Hyperparameters are choices set before or around training: learning rate, tree depth, regularization strength, batch size, number of layers, retrieval top-k, and many others.

Tuning is the process of searching for hyperparameters that improve validation performance without overfitting the validation process itself.

Start With a Baseline

Before tuning, build a baseline:

Simple model.
Clean validation split.
Fixed metric.
Reproducible config.
Logged result.

If the baseline is unstable, tuning will mostly amplify noise.

Define the Search Space

A good search space matters more than a fancy optimizer.

Use ranges that reflect the scale of the parameter:

Learning rate: log scale.
Regularization: log scale.
Number of trees: linear or bounded integer.
Tree depth: small integer range.
Dropout: bounded continuous range.
Batch size: powers of two or hardware-friendly values.

Example:

search_space = {
    "learning_rate": ("loguniform", 1e-5, 1e-2),
    "weight_decay": ("loguniform", 1e-6, 1e-1),
    "batch_size": [16, 32, 64],
    "warmup_ratio": ("uniform", 0.0, 0.1),
}

Avoid tuning parameters that do not matter yet. Start with the few choices most likely to move the metric.

Validation Design

Tuning quality depends on validation quality.

Choose:

Random split for independent examples.
Time-based split for time-dependent tasks.
Group split for users, accounts, patients, or entities.
Cross-validation when data is small.

Do not tune on the test set. The test set is for final estimation, not iterative decision-making.

Search Methods

Grid Search

Grid search tries every combination from a fixed grid. It is simple but inefficient when many parameters are irrelevant.

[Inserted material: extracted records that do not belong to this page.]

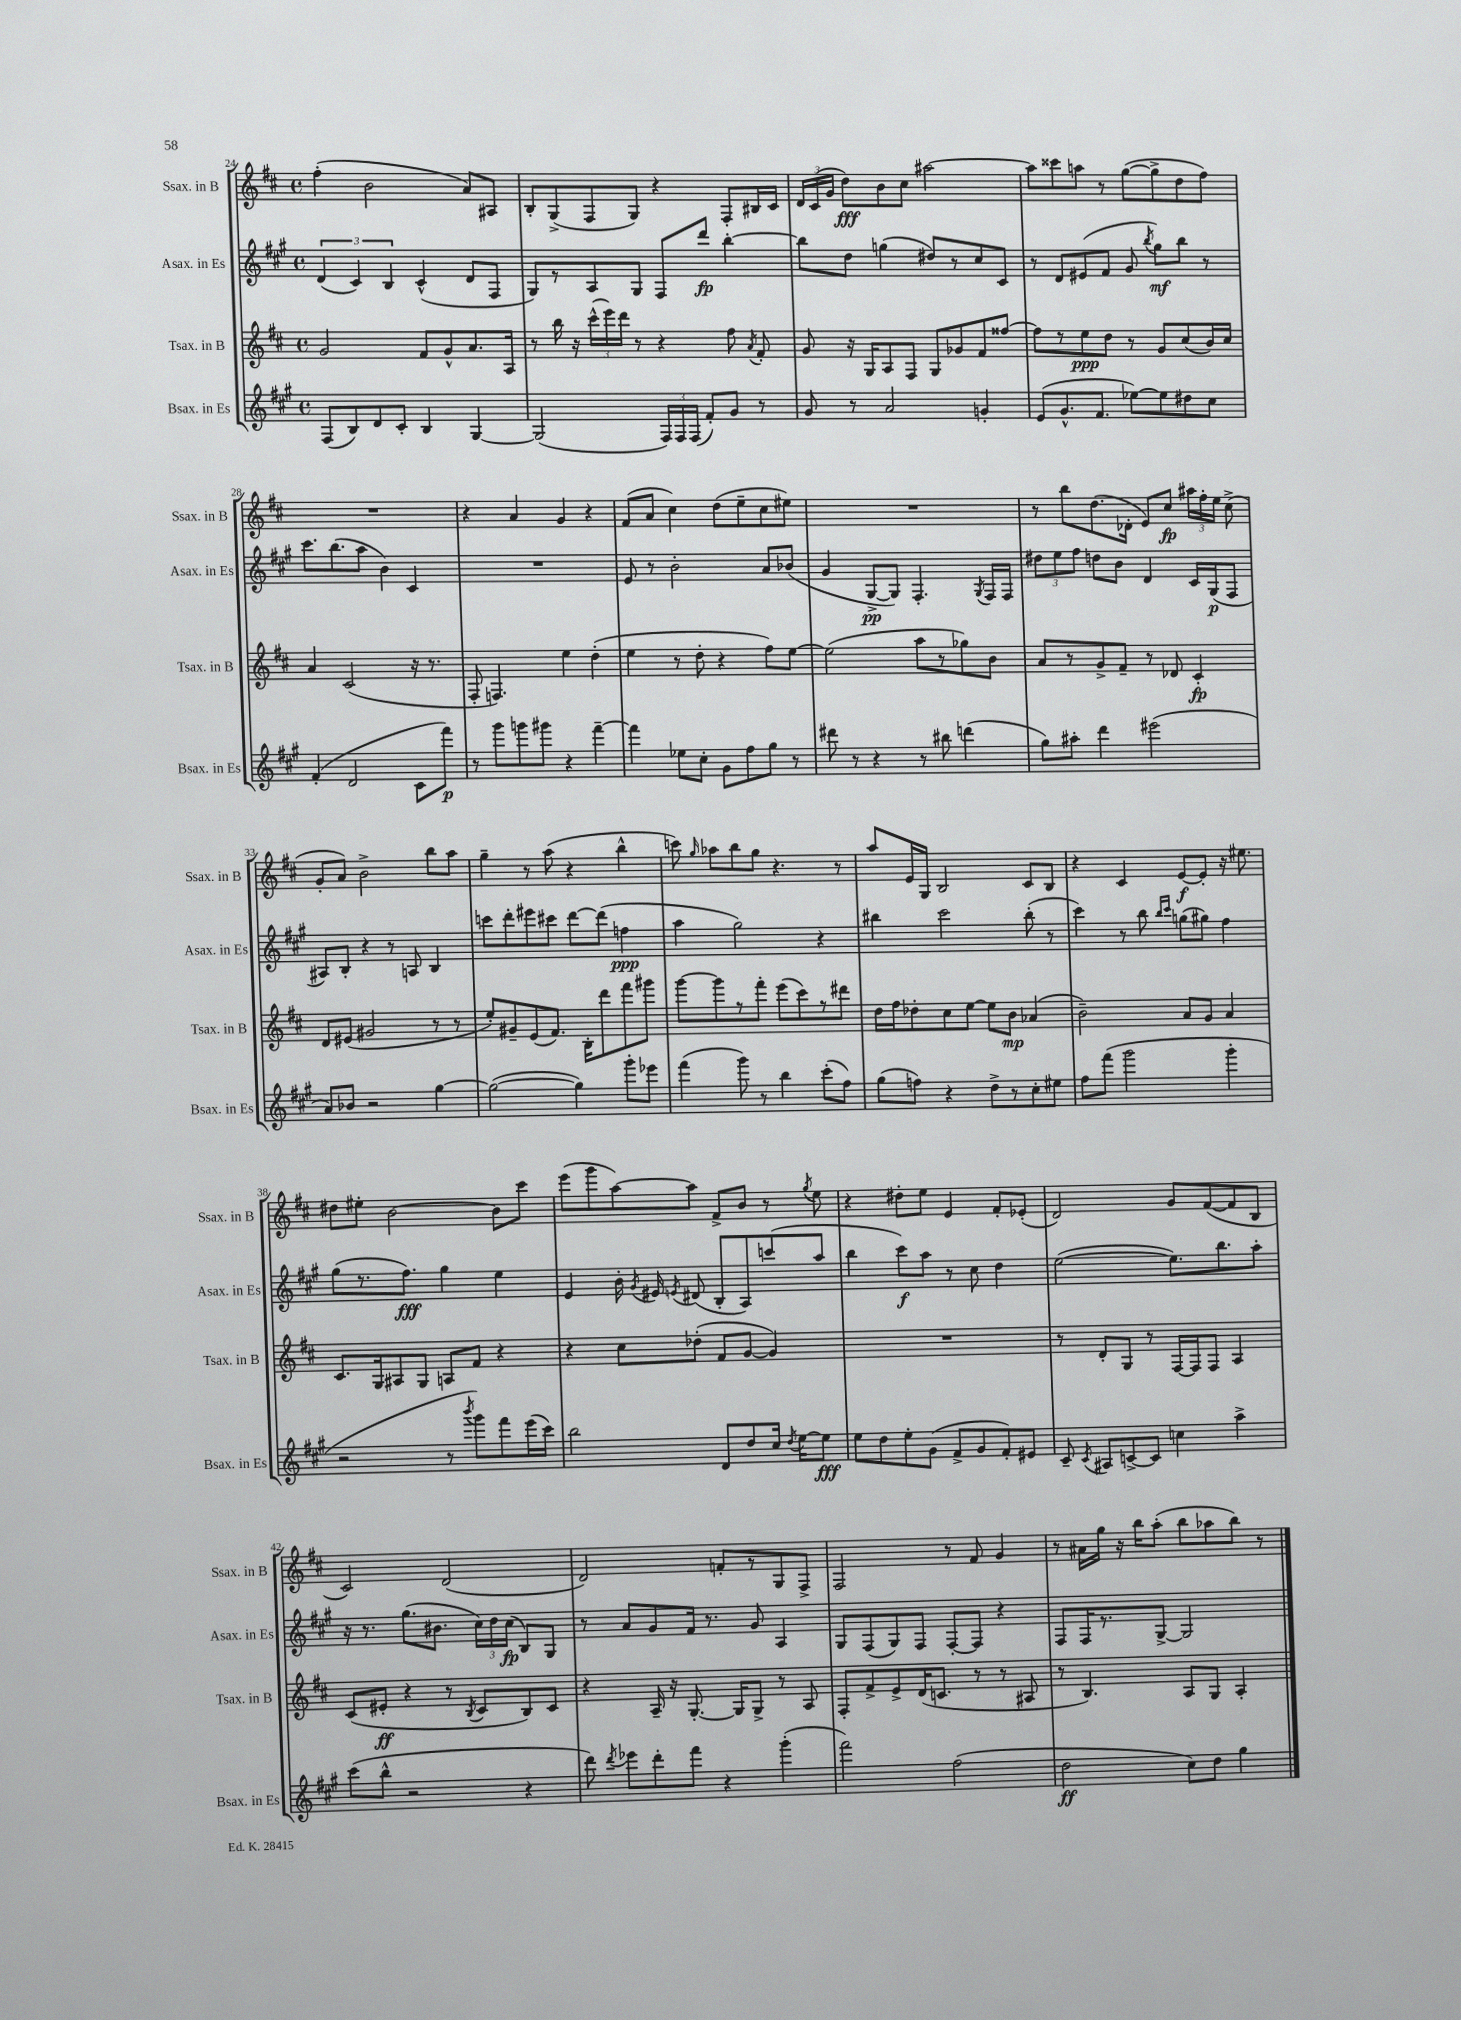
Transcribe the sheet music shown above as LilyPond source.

<<
\new StaffGroup <<
\new Staff = "s0" \with { instrumentName = "Ssax. in B" shortInstrumentName = "Ssax. in B" } {
    \clef treble \key d \major \defaultTimeSignature \time 4/4
    \autoBeamOff fis''4-.( b'2 a'8[) ais8] |
    b8[-. g8->( fis8 g8]) r4 fis8[-. bis16 cis'16] |
    \tuplet 3/2 { d'16[ cis'16( g'16] } d''8[\fff) b'8 cis''8] ais''2~ |
    ais''8[ cisis'''8 a''8] r8 g''8[~( g''8-> d''8 fis''8]) |
    R1 |
    r4 a'4 g'4 r4 |
    fis'8[( a'8] cis''4) d''8[( e''8-- cis''8 eis''8]) |
    R1 |
    r8 b''8[ d''8.( des'16]-. e'8[) cis''8]\fp \tuplet 3/2 { ais''16[ fis''16-. e''16] } cis''8->( |
    g'8[-. a'8]) b'2-> b''8[ a''8] |
    g''4-- r8 a''8( r4 b''4-^ |
    c'''8) \grace { g''16 } aes''8[ b''8 g''8] r4. r8 |
    a''8[ e'16 g16] b2 cis'8[ b8] |
    r4 cis'4 e'8[~\f e'8]-. r16 eis''8. |
    dis''8[ eis''8]-. b'2~ b'8[ cis'''8] |
    e'''8[( g'''8 a''8~) a''8] fis'8[-> b'8] r8 \acciaccatura { g''8 } e''8 |
    r4 dis''8[-. e''8] e'4 fis'8[-. ees'8]-.( |
    d'2) g'8[ fis'8~( fis'8 b8] |
    cis'2) d'2( |
    d'2) f'8[-. r8 g8 fis8]-> |
    fis2 r8 fis'8 g'4 |
    r8 ais'16[ g''16] r16 b''16[ a''8]-.( b''8[ aes''8 b''8]) r8 \bar "|." |
}
\new Staff = "s1" \with { instrumentName = "Asax. in Es" shortInstrumentName = "Asax. in Es" } {
    \clef treble \key a \major \defaultTimeSignature \time 4/4
    \autoBeamOff \tuplet 3/2 { d'4( cis'4) b4 } cis'4-^( d'8[ fis8] |
    gis8[) r8 a8 gis8] fis8[ d'''8]\fp b''4~-. |
    b''8[ d''8] g''4( dis''8[) r8 cis''8 cis'8] |
    r8 d'8[ eis'8( fis'8] gis'8 \acciaccatura { b''8 } gis''8[\mf) b''8] r8 |
    cis'''8.[ b''8.( a''8] b'4) cis'4 |
    R1 |
    e'8 r8 b'2-. a'8[ bes'8]( |
    gis'4 gis8[~->\pp gis8]) fis4.-. \acciaccatura { gis8 } fis16[ fis16] |
    \tuplet 3/2 { dis''8[ e''8 fis''8] } d''8[ b'8] d'4 cis'16[ gis16\p( fis8] |
    ais8[) b8]-. r4 r8 a8 b4 |
    c'''8[ d'''8-. eis'''8 cis'''8] d'''8[~ d'''8]( f''4\ppp |
    a''4 gis''2) r4 |
    bis''4 cis'''2 bis''8-.( r8 |
    cis'''4) r8 b''8 \grace { b''16[ cis'''16] } g''8[( gis''8]) fis''4 |
    gis''8[( r8. fis''8.]\fff) gis''4 e''4 |
    e'4 b'16-. \acciaccatura { gis'8 } eis'16 \acciaccatura { e'8 } dis'8( b8[-. a8) c'''8( a''8] |
    b''4 cis'''8[\f) a''8] r8 cis''8 d''4 |
    e''2~( e''8.[) b''8. a''8]-. |
    r16 r8. gis''8.[( bis'8.] \tuplet 3/2 { cis''16[) d''16 cis''16]\fp( } b8[) gis8] |
    r8 a'8[ gis'8 fis'16] r8. gis'8 a4 |
    gis8[ fis8( gis8) fis8] fis8[~-. fis8] r4 |
    fis8[ fis16 r8. gis8]~-> gis2 \bar "|." |
}
\new Staff = "s2" \with { instrumentName = "Tsax. in B" shortInstrumentName = "Tsax. in B" } {
    \clef treble \key d \major \defaultTimeSignature \time 4/4
    \autoBeamOff g'2 fis'8[ g'8-^ a'8. a16] |
    r8 b''16 r16 \tuplet 3/2 { cis'''16[-^( e'''16) d'''16] } r8 r4 fis''8 \acciaccatura { a'8 } fis'8-. |
    g'8 r16 g16[ a8 fis8] g8[ ges'8 fis'8 fisis''8]~ |
    fisis''8[ r8 e''8\ppp d''8] r8 g'8[ cis''8( b'16) cis''16] |
    a'4 cis'2( r16 r8. |
    fis8-. f4.) e''4 d''4-.( |
    e''4 r8 d''8-. r4 fis''8[) e''8]~ |
    e''2( a''8[ r8 ges''8) b'8] |
    a'8[ r8 g'8-> fis'8]-- r8 des'8 cis'4-.\fp |
    d'8[ eis'8]( gis'2 r8 r8 |
    e''8[-.) gis'8-- e'8( fis'8.]) b16[-. d'''8 fis'''8 gis'''8] |
    g'''8[~ g'''8 r8 fis'''8]-. e'''8[( cis'''8) r8 dis'''8] |
    d''16[ fis''16 des''8-. cis''8 e''8]~ e''8[ b'8]\mp aes'4( |
    b'2--) a'8[ g'8] a'4 |
    cis'8.[ g16 ais8 g8] a8[ fis'8] r4 |
    r4 cis''8[ des''8]-.( fis'8[ g'8]~ g'4) |
    R1 |
    r8 d'8[-. g8] r8 fis16[~ fis16 fis8] a4 |
    cis'8[( eis'8]-.\ff r4 r8 \acciaccatura { b8 } cis'8[ b8) cis'8] |
    r4 a16-- r16 g8.~-. g16[ g8]-> r8 a8 |
    fis8[-. fis'8-> e'8-> d'16( c'8.] r8 r8 ais8 |
    r8 b4.) a8[ g8] a4-. \bar "|." |
}
\new Staff = "s3" \with { instrumentName = "Bsax. in Es" shortInstrumentName = "Bsax. in Es" } {
    \clef treble \key a \major \defaultTimeSignature \time 4/4
    \autoBeamOff fis8[( b8) d'8 cis'8]-. b4 gis4~ |
    gis2( \tuplet 3/2 { fis16[) fis16 fis16]( } fis'8[-.) gis'8] r8 |
    gis'8 r8 a'2 g'4-. |
    e'8[( gis'8.-^ fis'8.] ees''8[~) ees''8 dis''8 cis''8] |
    fis'4-.( d'2 cis'8[ fis'''8]\p) |
    r8 gis'''8[ g'''8 gis'''8] r4 fis'''4~-- |
    fis'''4 ees''8[ cis''8]-. gis'8[ fis''8 gis''8] r8 |
    dis'''8 r8 r4 r8 bis''8 d'''4( |
    gis''8[) ais''8]-. d'''4 eis'''2( |
    a'8[) bes'8] r2 gis''4~ |
    gis''2~( gis''4) gis'''8[-. ees'''8] |
    fis'''4( gis'''8) r8 b''4 cis'''8[-.( fis''8]) |
    gis''8[( f''8]) r4 d''8[-> r8 cis''8-. eis''8] |
    fis''8[ fis'''8]( gis'''2 gis'''4-. |
    r2 r8 \acciaccatura { b'''8 } gis'''8[) fis'''8 e'''16( cis'''16]) |
    b''2 d'8[ d''8 cis''16] \acciaccatura { d''8 } e''16[~ e''8]\fff |
    e''8[ d''8 e''8-. gis'8]( fis'8[-> gis'8 fis'8-.) eis'8] |
    cis'8-- \acciaccatura { cis'8 } ais8[ c'8~-> c'8] c''4 a''4-> |
    cis'''8[( b''8]-^ r2 r4 |
    d'''8) \acciaccatura { d'''8 } ees'''8[ d'''8-. fis'''8] r4 gis'''4-.( |
    fis'''2) fis''2( |
    d''2\ff cis''8[) d''8] gis''4 \bar "|." |
}
>>
>>
\layout { \context { \Score currentBarNumber = #24 } }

Use grid search for small spaces or when you need a controlled comparison.

Random Search

Random search samples from distributions. It is often stronger than grid search for the same budget because it explores more values for important parameters.

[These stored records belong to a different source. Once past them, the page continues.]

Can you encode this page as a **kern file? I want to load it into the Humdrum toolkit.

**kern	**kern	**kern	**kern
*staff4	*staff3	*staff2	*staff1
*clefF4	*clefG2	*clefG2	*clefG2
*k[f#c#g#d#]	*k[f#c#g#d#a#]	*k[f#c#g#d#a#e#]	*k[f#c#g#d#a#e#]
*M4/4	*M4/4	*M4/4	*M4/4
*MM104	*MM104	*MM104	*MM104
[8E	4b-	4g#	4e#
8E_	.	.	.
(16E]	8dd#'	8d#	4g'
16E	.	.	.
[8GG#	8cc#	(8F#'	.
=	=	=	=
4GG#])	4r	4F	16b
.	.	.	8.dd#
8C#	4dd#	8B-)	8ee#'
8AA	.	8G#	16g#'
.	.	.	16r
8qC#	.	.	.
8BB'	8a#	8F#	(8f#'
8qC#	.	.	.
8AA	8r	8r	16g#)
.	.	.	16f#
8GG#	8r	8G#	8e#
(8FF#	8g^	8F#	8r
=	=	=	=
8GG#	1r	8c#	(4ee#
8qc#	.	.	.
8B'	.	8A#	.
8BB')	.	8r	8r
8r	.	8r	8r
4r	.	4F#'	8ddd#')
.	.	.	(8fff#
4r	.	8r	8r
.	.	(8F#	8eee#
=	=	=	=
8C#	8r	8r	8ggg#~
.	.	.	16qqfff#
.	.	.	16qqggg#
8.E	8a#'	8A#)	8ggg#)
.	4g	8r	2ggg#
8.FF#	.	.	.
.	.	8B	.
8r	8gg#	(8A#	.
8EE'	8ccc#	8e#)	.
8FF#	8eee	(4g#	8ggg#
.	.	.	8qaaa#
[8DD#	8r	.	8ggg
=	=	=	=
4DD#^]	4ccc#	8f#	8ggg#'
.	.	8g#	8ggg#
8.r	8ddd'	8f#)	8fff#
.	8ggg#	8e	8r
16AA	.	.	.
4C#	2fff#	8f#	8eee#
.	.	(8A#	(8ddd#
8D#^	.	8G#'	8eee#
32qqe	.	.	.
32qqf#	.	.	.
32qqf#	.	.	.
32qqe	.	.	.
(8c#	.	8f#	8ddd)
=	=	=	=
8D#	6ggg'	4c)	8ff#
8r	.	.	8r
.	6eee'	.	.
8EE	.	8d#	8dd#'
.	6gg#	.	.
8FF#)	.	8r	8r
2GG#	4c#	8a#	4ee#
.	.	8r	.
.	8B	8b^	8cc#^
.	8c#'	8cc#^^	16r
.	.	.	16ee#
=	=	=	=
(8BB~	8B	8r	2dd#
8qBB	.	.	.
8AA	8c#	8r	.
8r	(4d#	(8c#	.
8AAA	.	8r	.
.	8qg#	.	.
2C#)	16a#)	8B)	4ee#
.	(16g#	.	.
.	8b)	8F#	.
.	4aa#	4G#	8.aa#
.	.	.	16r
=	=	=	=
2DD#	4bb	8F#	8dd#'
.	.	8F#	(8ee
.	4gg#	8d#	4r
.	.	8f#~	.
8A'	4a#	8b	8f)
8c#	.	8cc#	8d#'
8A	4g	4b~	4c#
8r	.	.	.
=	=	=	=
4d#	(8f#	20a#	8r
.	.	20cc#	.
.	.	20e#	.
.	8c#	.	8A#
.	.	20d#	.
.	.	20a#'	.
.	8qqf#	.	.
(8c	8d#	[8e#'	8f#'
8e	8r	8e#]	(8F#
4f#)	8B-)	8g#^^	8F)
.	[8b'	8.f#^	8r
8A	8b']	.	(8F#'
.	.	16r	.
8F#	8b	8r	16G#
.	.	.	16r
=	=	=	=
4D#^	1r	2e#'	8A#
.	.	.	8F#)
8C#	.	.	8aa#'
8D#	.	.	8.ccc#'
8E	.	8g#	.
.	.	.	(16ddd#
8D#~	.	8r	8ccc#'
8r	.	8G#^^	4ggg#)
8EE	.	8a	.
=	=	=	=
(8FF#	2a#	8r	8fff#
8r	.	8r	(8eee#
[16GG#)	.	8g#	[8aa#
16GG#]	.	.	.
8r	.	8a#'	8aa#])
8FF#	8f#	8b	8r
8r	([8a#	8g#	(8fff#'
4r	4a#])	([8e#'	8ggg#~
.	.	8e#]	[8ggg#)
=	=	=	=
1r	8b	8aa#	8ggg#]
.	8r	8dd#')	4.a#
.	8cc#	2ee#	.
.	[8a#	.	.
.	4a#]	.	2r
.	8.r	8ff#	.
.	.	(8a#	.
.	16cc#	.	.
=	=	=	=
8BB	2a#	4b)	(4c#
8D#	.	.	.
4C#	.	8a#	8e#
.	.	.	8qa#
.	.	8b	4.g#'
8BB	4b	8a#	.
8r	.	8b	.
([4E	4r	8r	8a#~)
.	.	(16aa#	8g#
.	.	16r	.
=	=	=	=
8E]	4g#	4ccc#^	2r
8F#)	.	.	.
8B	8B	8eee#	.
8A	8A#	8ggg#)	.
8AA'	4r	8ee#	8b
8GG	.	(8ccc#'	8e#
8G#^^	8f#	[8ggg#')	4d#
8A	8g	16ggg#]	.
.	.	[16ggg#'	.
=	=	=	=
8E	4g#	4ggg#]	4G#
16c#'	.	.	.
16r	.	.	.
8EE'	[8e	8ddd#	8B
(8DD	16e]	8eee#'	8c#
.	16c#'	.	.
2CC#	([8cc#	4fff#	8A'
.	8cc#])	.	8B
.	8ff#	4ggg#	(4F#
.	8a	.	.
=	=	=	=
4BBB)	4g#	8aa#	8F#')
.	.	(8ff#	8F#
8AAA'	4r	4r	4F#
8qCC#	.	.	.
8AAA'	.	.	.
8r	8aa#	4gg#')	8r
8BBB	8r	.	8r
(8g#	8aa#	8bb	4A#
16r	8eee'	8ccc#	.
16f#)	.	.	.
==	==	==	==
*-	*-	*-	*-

Use random search as the default baseline for tuning.

Bayesian Optimization

Bayesian optimization models the relationship between hyperparameters and metric results, then chooses promising next trials.

Use it when:

Each run is expensive.
The metric is reasonably stable.
The search space is not too large or chaotic.

Early Stopping and Successive Halving

Early stopping stops weak trials before they consume full budget. Successive halving and Hyperband allocate more resources to promising trials.

Use these when training runs are expensive and partial learning curves are predictive.

Track Every Trial

For each trial, log:

Hyperparameters.
Metric.
Data version.
Code version.
Random seed.
Runtime.
Hardware.
Failure reason, if any.

Without tracking, tuning becomes folklore.

Avoid Common Mistakes

Overfitting the Validation Set

If you run hundreds of trials and pick the best validation score, you may overfit the validation split. Use a final held-out test set or nested validation when the decision is important.

Ignoring Cost

The best metric may not be the best model. Include latency, memory, and training cost in the decision.

Searching Too Widely Too Soon

Huge search spaces waste budget. Use prior knowledge and early experiments to narrow the range.

Comparing Noisy Runs

If randomness is large, repeat important configurations with different seeds.

Practical Tuning Order

For neural networks:

Learning rate.
Batch size and gradient accumulation.
Weight decay.
Warmup and schedule.
Dropout or regularization.
Architecture size.

For tree-based models:

Number of trees.
Learning rate.
Max depth.
Minimum samples per leaf.
Subsampling.
Regularization.

Closing

Hyperparameter tuning is controlled experimentation. Define a meaningful search space, validate correctly, track every trial, and choose the model that satisfies both metric and system constraints.